Makara Sankranti or Maghi or just Sankranthi, IS a festival day within the Hindu calendar , dedicated to the deity Surya (sun). it's observed annually within the moon of Magha which corresponds with the month of January as per the Gregorian calendar and may be a day the people of India and Nepal celebrate their harvest.It marks the primary day of the sun's transit into Makara rashi (Capricorn), marking the top of the month with the solstice and therefore the start of longer days.
The festivities related to Makar Sankranti are known by various names, like Magha Sankranti in Nepal, Magh Bihu in Assam, Maghi (preceded by Lohri) in Punjab, Haryana and Himachal Pradesh, popular amongst both the Hindus and Sikhs, Sukarat in central India, Thai Pongal in Tamil Nadu , Ghughuti in Uttarakhand Makara Sankranti in Odisha, Karnataka, Maharashtra, Goa, West Bengal (also called Poush Sankranti) and Uttar Pradesh (also called Khichidi Sankranti) or as Sankranthi in Andhra Pradesh and Telangana
Makara Sankranti is observed with social festivities like colorful decorations, rural children going house to deal with , singing and posing for treats in some areas , melas (fairs), dances, kite flying, bonfires and feasts.The Magha Mela, consistent with Diana L. Eck (professor at Harvard University specializing in Indology), is mentioned within the Hindu epic Mahabharat.Many observers attend sacred rivers or lakes and bathe during a ceremony of because of the sun.Every twelve years(marking one complete revolution of Jupiter round the Sun) the Hindu's observe Makara Sankranti with one among the world's largest mass pilgrimages, with an estimated to 100 million people attending the event.At this event, then they assert a prayer to the sun and bathe at the Prayaga confluence of the River Ganga and River Yamuna at the Kumbha Mela, a practice attributed to Adi Shankaracharya
Significance of Makara Sankrant
Every year Makar Sankranti is widely known within the month of January to mark the solstice . it's also one among the largely celebrated Hindu festivals of India and Nepal which is widely known differently in various cultures but the common practice on the day of Makar Sankranti is flying colourful kites.This festival is devoted to the Hindu religious sun god Surya.This significance of Surya is traceable to the Vedic texts, particularly the Gayatri Mantra, a sacred hymn of Hinduism found in its scripture named the Rigveda.
Makara Sankranti is considered important for spiritual practices and accordingly, people take a holy dip in rivers, especially Ganga, Yamuna, Godavari, Krishna and Kaveri. the washing is believed to end in merit or absolution of past sins.
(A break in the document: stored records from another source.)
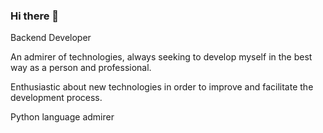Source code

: ### Hi there 👋


 Backend Developer
 
 An admirer of technologies, always seeking to develop myself in the best way as a person and professional.
 
 Enthusiastic about new technologies in order to improve and facilitate the development process.
 
 Python language admirer 

<!--
**Gabrieltggv/Gabrieltggv** is a ✨ _special_ ✨ repository because its `README.md` (this file) appears on your GitHub profile.

Here are some ideas to get you started:

- 🔭 I’m currently working on ...
- 🌱 I’m currently learning ...
- 👯 I’m looking to collaborate on ...
- 🤔 I’m looking for help with ...
- 💬 Ask me about ...
- 📫 How to reach me: ...
- 😄 Pronouns: ...
- ⚡ Fun fact: ...
-->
They also pray to the sun and thank for his or her successes and prosperity.A shared cultural practices found amongst Hindus of Nepal and various parts of India is making sticky, bound sweets particularly from sesame (til) and a sugar base like jaggery (gud, gur, also Chaku in Nepali language). this sort of sweet may be a symbolism for being together in peace and joyfulness, despite the individuality and differences between individuals. for many parts of India, this era may be a a part of early stages of the Rabi crop and agricultural cycle, where crops are sown and therefore the diligence within the fields is usually over. The time thus signifies a period of socializing and families enjoying each other's company, taking care of the cattle, and celebrating around bonfires, in Maharashtra the festival is widely known by flying kites.
Makara Sankranti is a crucial pan-Indian solar festival, known by different names though observed on an equivalent date, sometimes for multiple dates round the Makar Sankranti. it's referred to as Pedda Panduga in Andhra Pradesh and Telangana, Makara Sankranti in Karnataka and Maharashtra, Pongal in Tamil Nadu , Magh Bihu in Assam, Magha Mela in parts of central and north India, as Makar Sankranti within the west, Maghara Valaku in Kerala, and by other names. In some parts of India it's believed that a demon was killed therein day.